NCI-Semantic-Infrastructure / shared-si-issues

Umbrella repo for Shared SI Service issues
BSD 3-Clause "New" or "Revised" License
0 stars 0 forks source link

"unknown" prefixes in caDSR RDF #17

Open gilaim07 opened 8 months ago

gilaim07 commented 8 months ago

[Noted sometime in Dec 26-29] The source of some vocabulary codes in caDSR is "unknown", although looking at those codes, for most of them it's easy to figure out what vocab they belong to. Will review code, see if some regex or source is funky.

gilaim07 commented 8 months ago

Turns out I had been looking at an old file where the prefix work was unfinished. However, it seems that the caDSR folks have started using all-caps for the source names. There are about 170 referenced concepts with the source in all-caps referencing the NCIt. The prefix assignment fails in this case. The source comparison for prefix assignment needs to be done case-insensitively.

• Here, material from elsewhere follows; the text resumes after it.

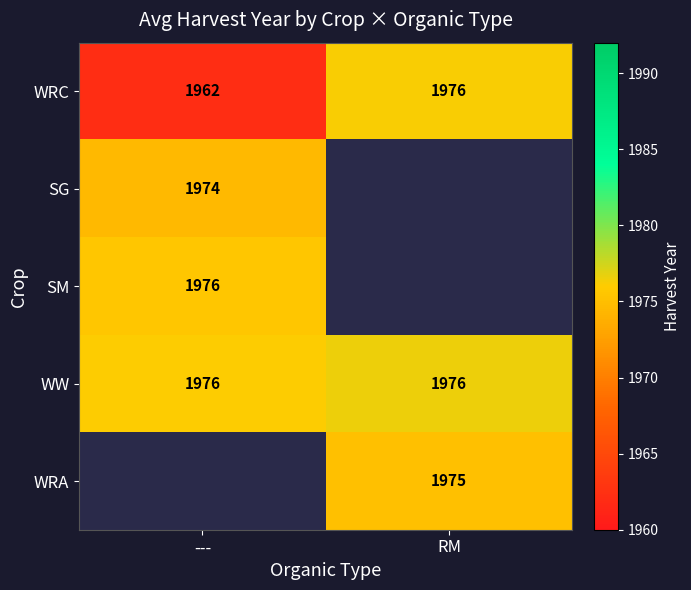

What is the average value of the WW series?

1976.2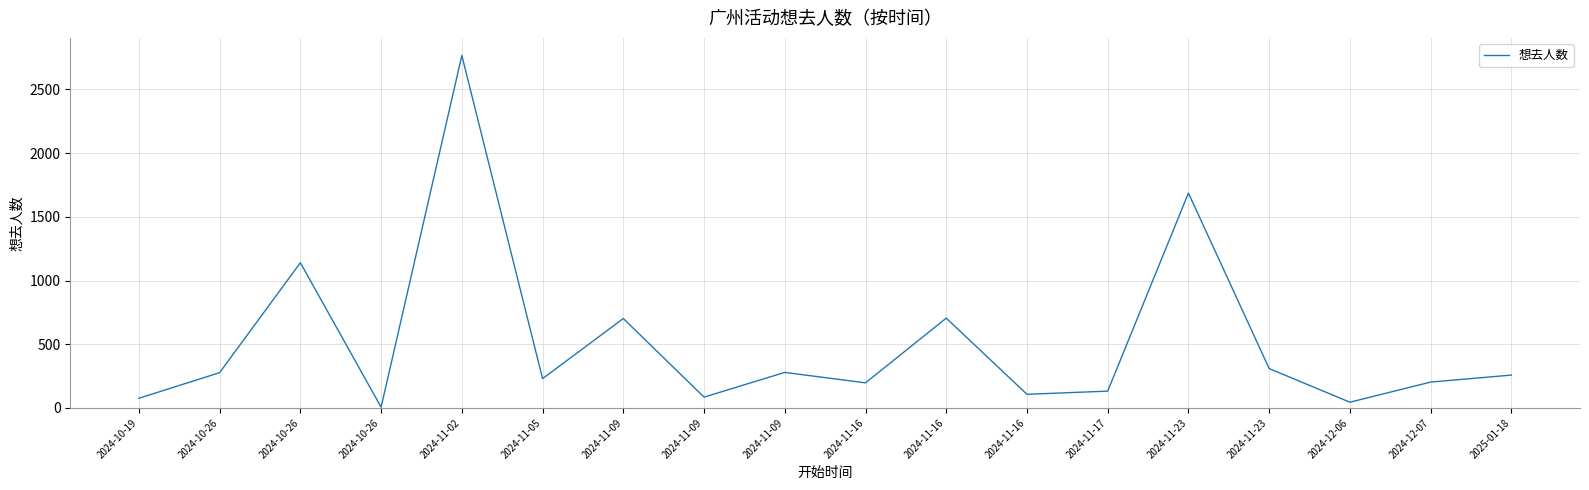

List the labels in order of value, largest first.

2024-11-02, 2024-11-23, 2024-10-26, 2024-11-16, 2024-11-09, 2024-11-23, 2024-11-09, 2024-10-26, 2025-01-18, 2024-11-05, 2024-12-07, 2024-11-16, 2024-11-17, 2024-11-16, 2024-11-09, 2024-10-19, 2024-12-06, 2024-10-26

gilaim07 commented 8 months ago

Per DW, the DB column that the XML was getting the source name from was wrong, the one it was using was a free text column that appears to recapitulate the correct column entry created using drop-downs. The caDSR XML export will be fixed on the caDSR side e.t.a. around the end of the month.

PS A plain "NCI" source in the XML which always seemed to refer to the ncit won't need fixing in the future as the correct source rather than "NCI" will be in the xml.

gilaim07 commented 8 months ago

A fixed version of de2x with case-insensitive source comparison has been pushed to the repo. Per above, it turned out it wasn't needed as the error was in the XML export, but it doesn't hurt. It's tagged as 1.0.1. This tag also includes a change in the makefile.template file in the src directory. A new makefile file needs to be generated in the src directory, simply copy makefile.template to makefile before running make in the parent directory.

In dev, ping for details if needed, run make from the parent directory: make clean && make for a quick sanity check: make test (de2x outputs quite a few details where things don't quite match the expectations, harmless)

to install in the directory called by the scripts in the dev,qa,stage,prod NCI contexts make install-system

If you wish to run the entire cadsr download/conversion & TS data load process from start to end, delete the existing dowloaded zip file from the download directory that the script uses, and then run ./master.sh from the scripts directory.